#### AVAILABLE DATA ####

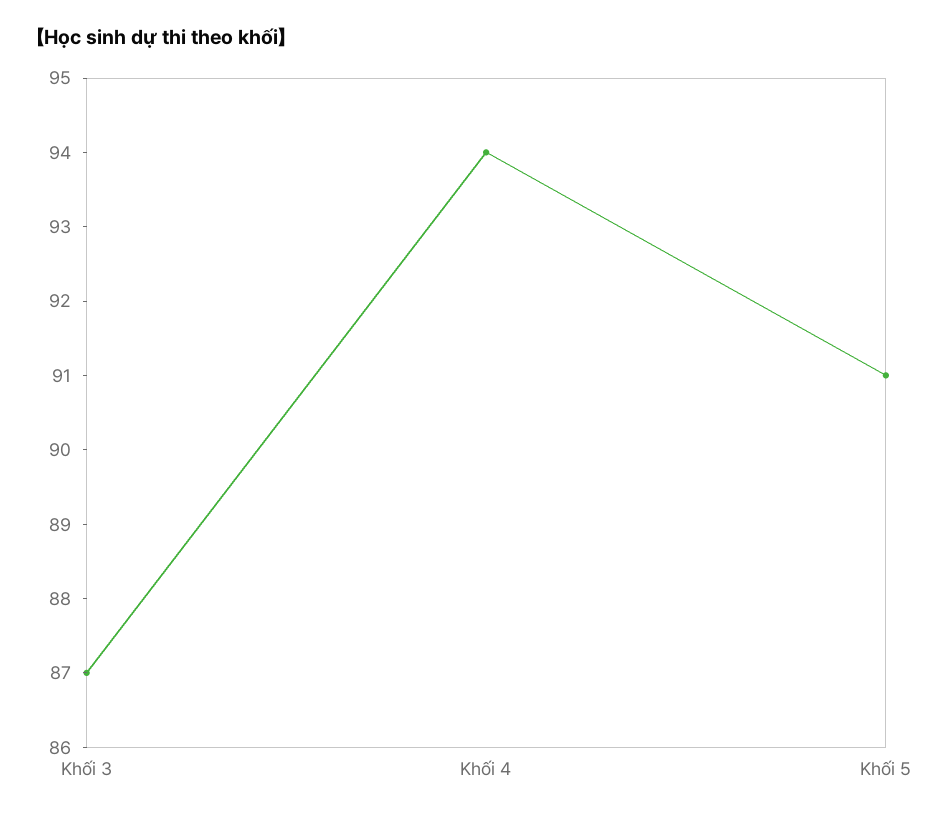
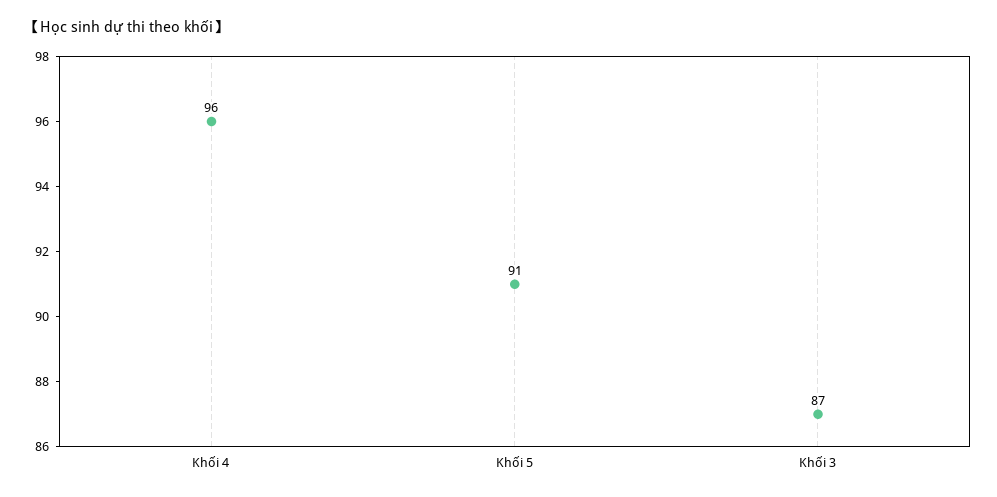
Khối 4: 94 -> 96

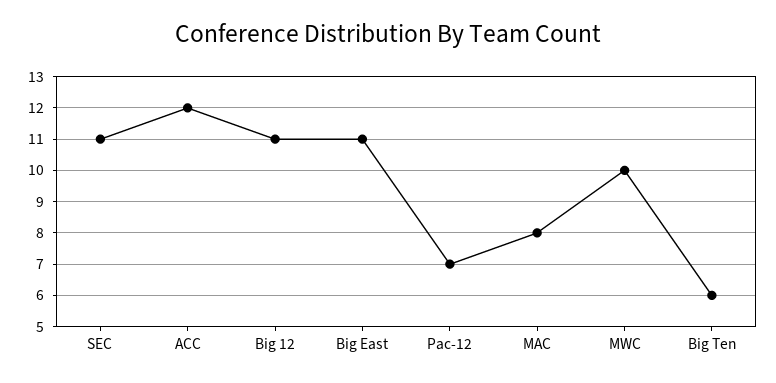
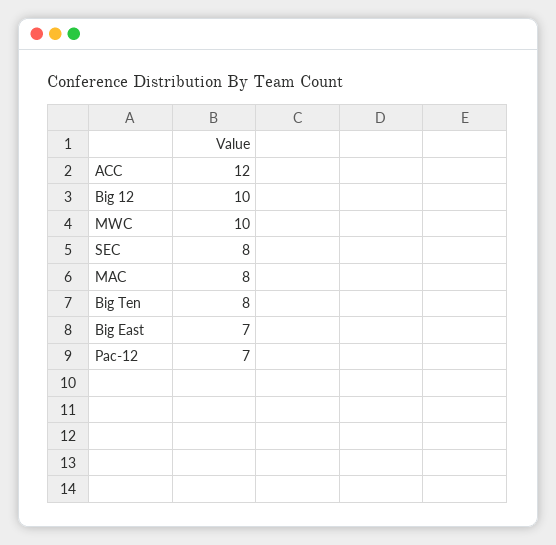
SEC: 11 -> 8
Big 12: 11 -> 10
Big East: 11 -> 7
Big Ten: 6 -> 8

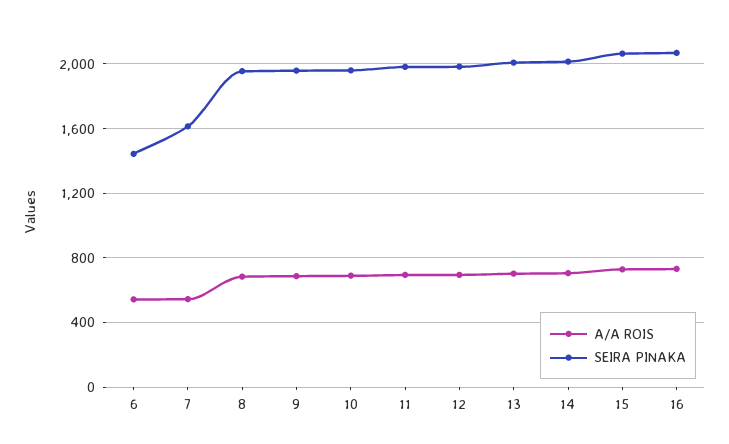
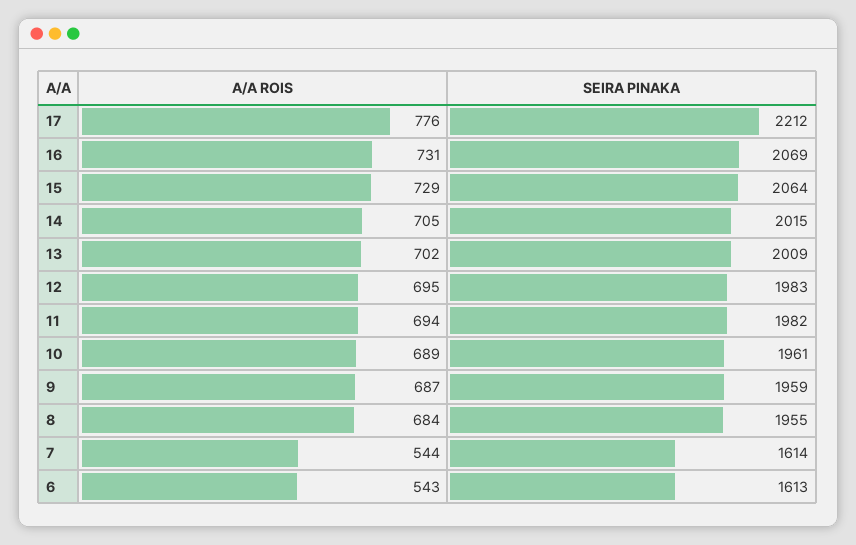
SEIRA PINAKA, 6: 1450 -> 1613
A/A ROIS, 17: none -> 776
SEIRA PINAKA, 17: none -> 2212

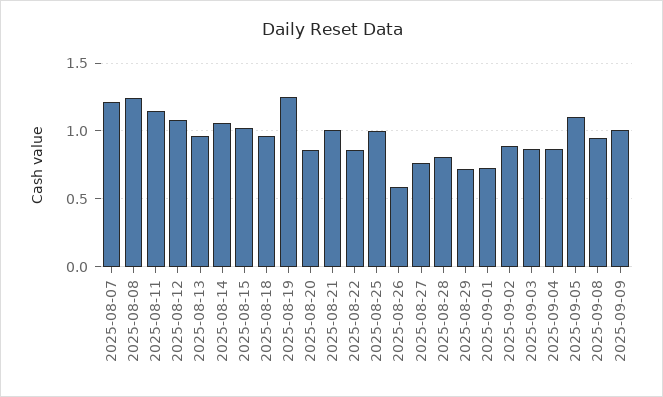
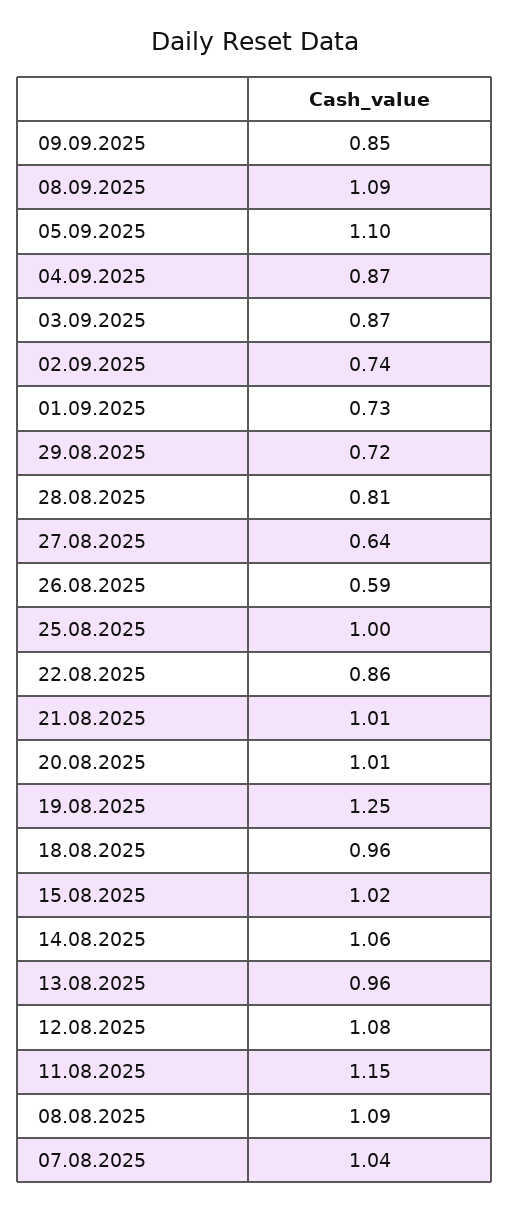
2025-08-07: 1.2 -> 1.04
2025-08-08: 1.25 -> 1.09
2025-08-20: 0.85 -> 1.01
2025-08-27: 0.75 -> 0.64
2025-09-02: 0.9 -> 0.74
2025-09-08: 0.95 -> 1.09
2025-09-09: 1 -> 0.85

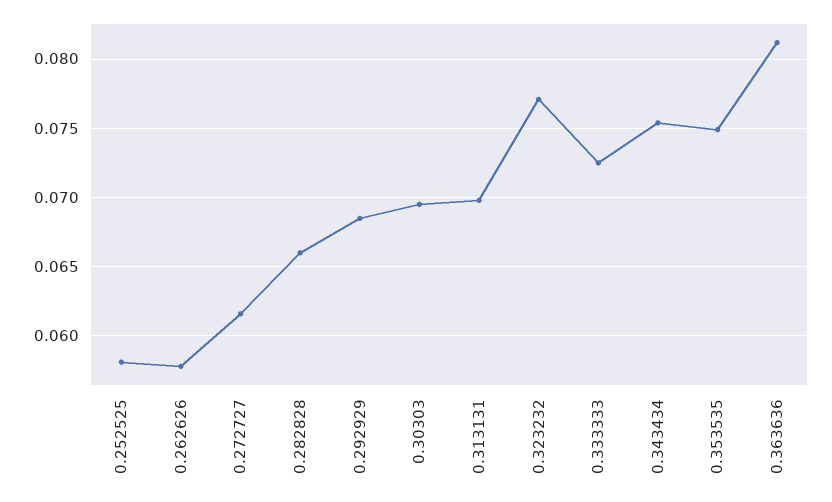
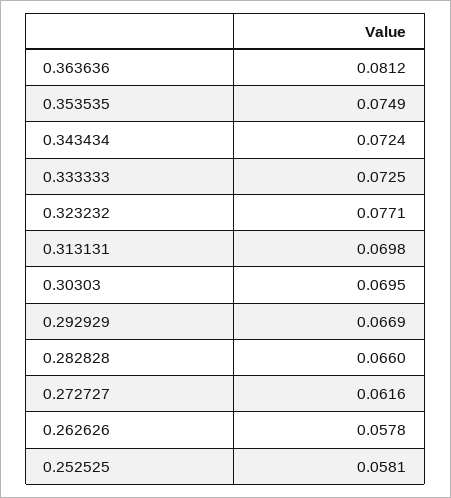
0.292929: 0.0685 -> 0.0669
0.343434: 0.0755 -> 0.0724

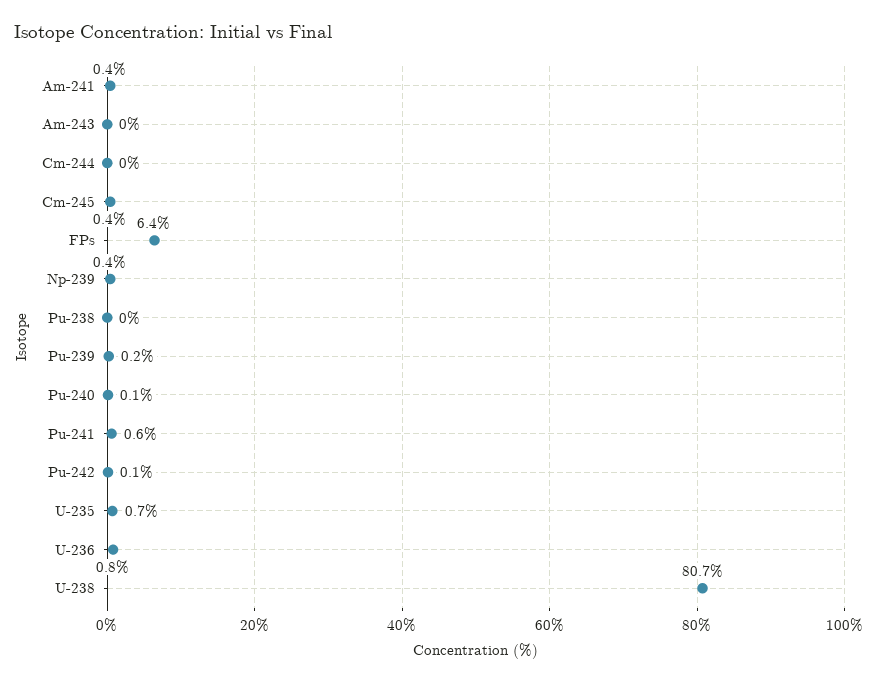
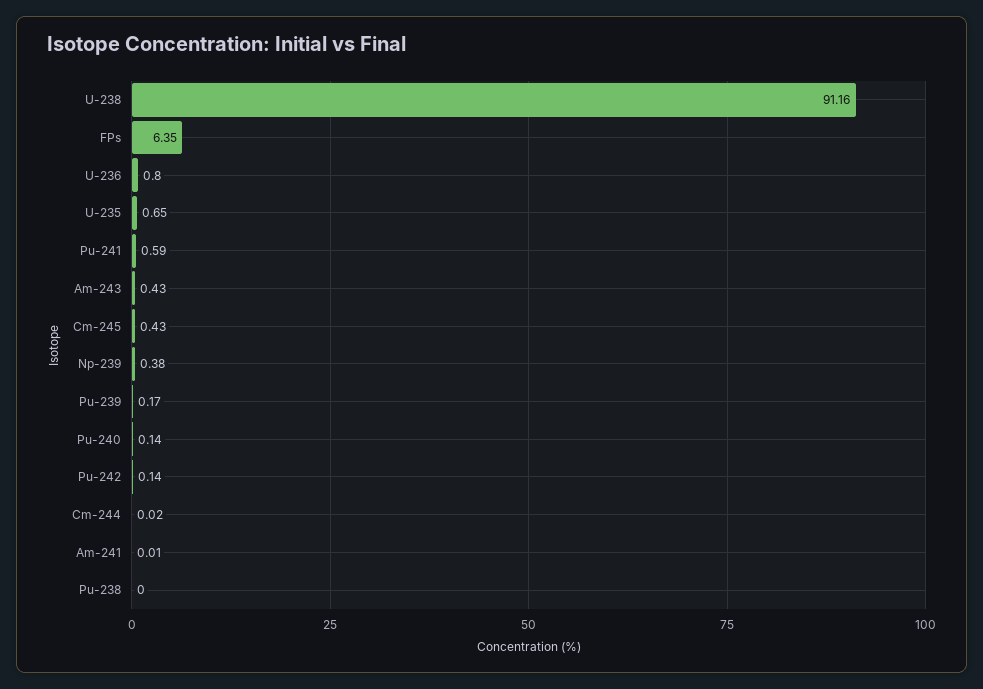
Am-241: 0.4 -> 0.01
Am-243: 0 -> 0.43
U-238: 80.7 -> 91.16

####

### WHAT YOU SHOULD DO:
Write out all the entries precisely as given, omitting each image.

### TASK OUTPUT:
Khối 4: 94 -> 96

SEC: 11 -> 8
Big 12: 11 -> 10
Big East: 11 -> 7
Big Ten: 6 -> 8

SEIRA PINAKA, 6: 1450 -> 1613
A/A ROIS, 17: none -> 776
SEIRA PINAKA, 17: none -> 2212

2025-08-07: 1.2 -> 1.04
2025-08-08: 1.25 -> 1.09
2025-08-20: 0.85 -> 1.01
2025-08-27: 0.75 -> 0.64
2025-09-02: 0.9 -> 0.74
2025-09-08: 0.95 -> 1.09
2025-09-09: 1 -> 0.85

0.292929: 0.0685 -> 0.0669
0.343434: 0.0755 -> 0.0724

Am-241: 0.4 -> 0.01
Am-243: 0 -> 0.43
U-238: 80.7 -> 91.16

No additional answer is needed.